Given passage:
▬▬▬▬▬▬▬▬▬▬

Buying Land

What in the World Does a Land Consultant Do?

I’m often asked — usually by my wife of 25 years — “Just what is it that you do all day?”

She’s a lawyer. She has an office building, a sign, a secretary and an old-fashioned barrister’s desk the size of an aircraft carrier’s flight deck.

My usual response is: “Today, I was visited by that slinky woman from Paris, Fifi L’Amour, who whispered French things into my ear as we drank champagne.”

Melissa rolls her eyes. The closest Blue Grass, Virginia, an unincorporated village of maybe 25, has ever gotten to a Parisienne, slinky or otherwise, is a wonderful Dutch war bride who came here some 60 years ago and a couple of Mexican guys who are working for a local contractor.

On the assumption that a reasonable question deserves a reasonable response, I thought I would finally level with Melissa and curious CRE readers.

There is no Fifi. Her real name is Odille and….

I can’t speak for others, but here’s what I do.

I work for land buyers on a consulting basis. This can mean various jobs, including one or more of the ones that follow.

First, I help buyers think through a particular property. The property can be one that I have found or one that the buyer has located independently.

Buyers often find that they can analyze a real-estate purchase by talking it through with a knowledgeable person who’s not emotionally invested in the outcome.  Our conversations focus on questions like these:

What are the property’s individual assets worth immediately, and how confident are we of those valuations?

▬▬▬▬▬▬▬▬▬▬

Data to process:
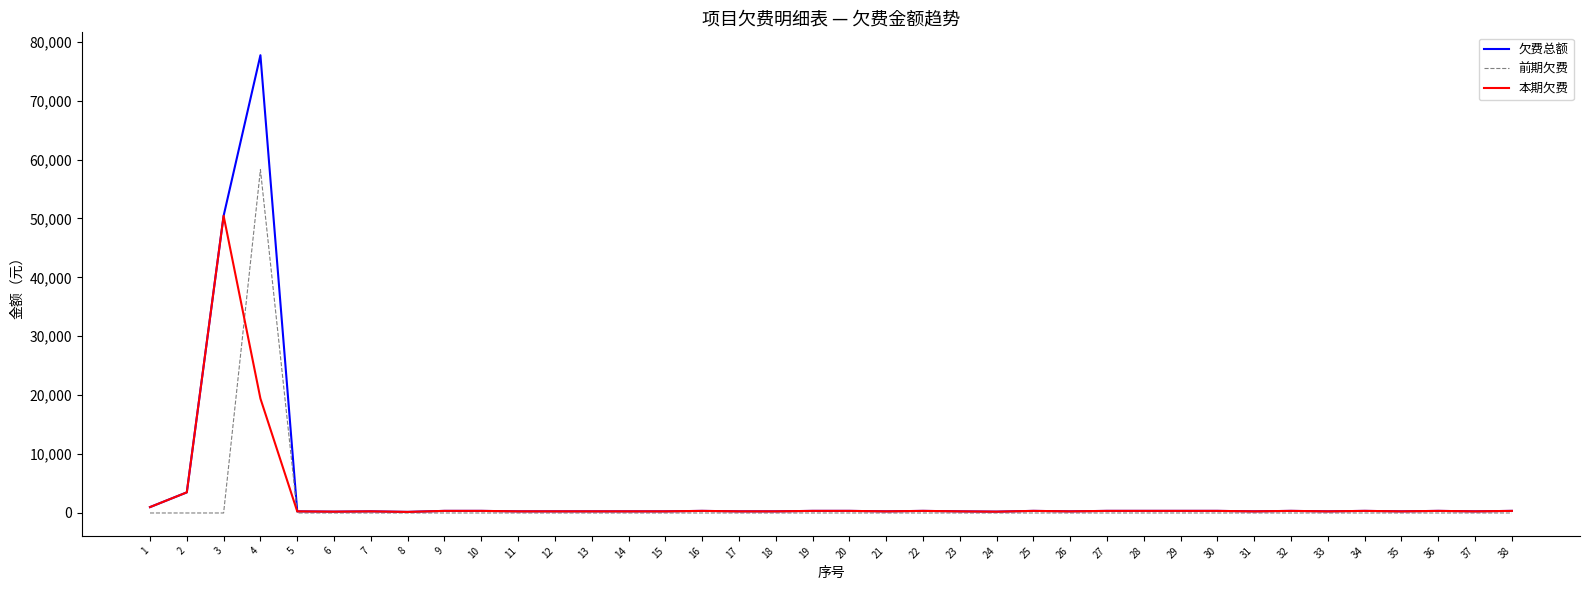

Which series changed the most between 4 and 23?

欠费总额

▬▬▬▬▬▬▬▬▬▬

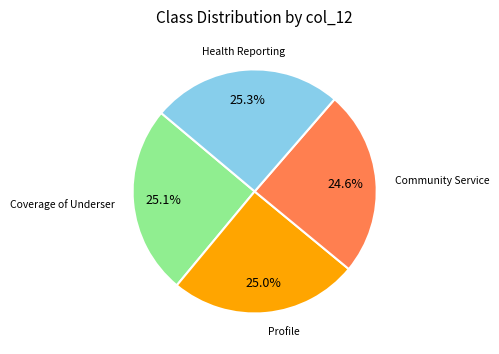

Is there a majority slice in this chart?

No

▬▬▬▬▬▬▬▬▬▬

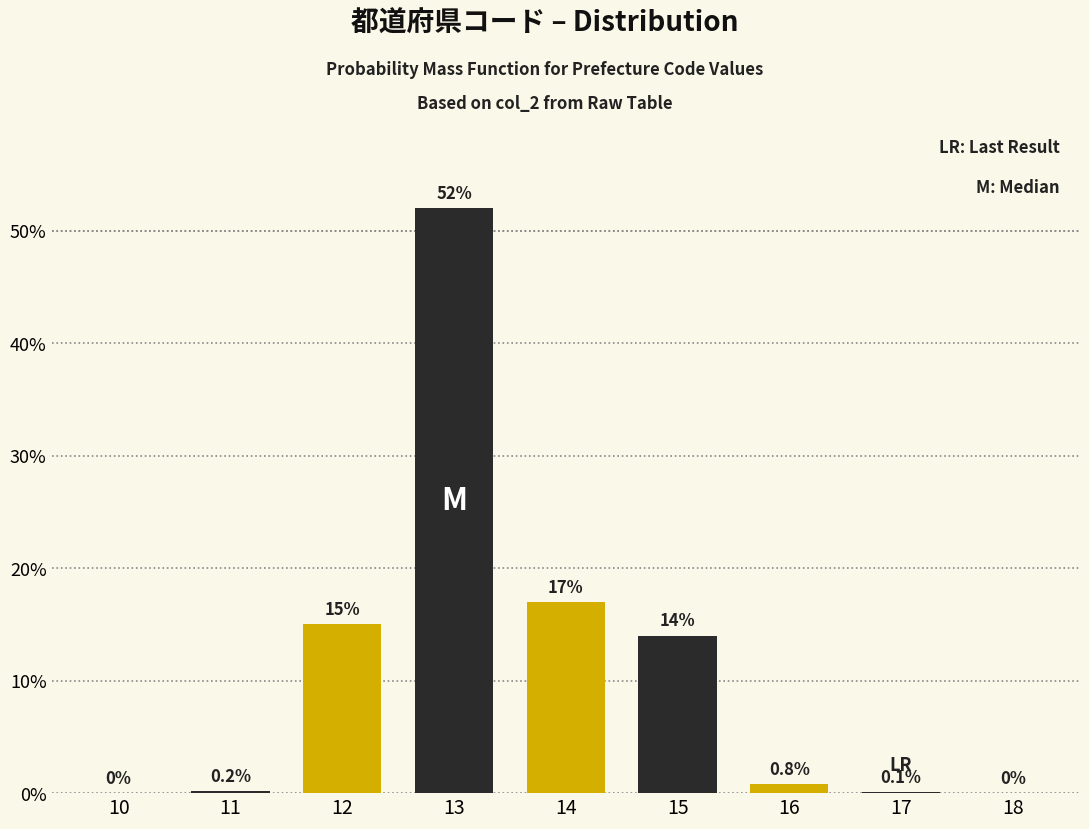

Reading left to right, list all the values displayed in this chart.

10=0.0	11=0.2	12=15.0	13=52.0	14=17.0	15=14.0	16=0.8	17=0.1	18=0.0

▬▬▬▬▬▬▬▬▬▬

Exercise tasks:
1. In the piece on land consulting, what is the profession of the writer's wife?
2. Identify every line of the records that contains the word "this", and copy each of those lines.

Answers provided:
1. She is a lawyer.

2.
Is there a majority slice in this chart?
Reading left to right, list all the values displayed in this chart.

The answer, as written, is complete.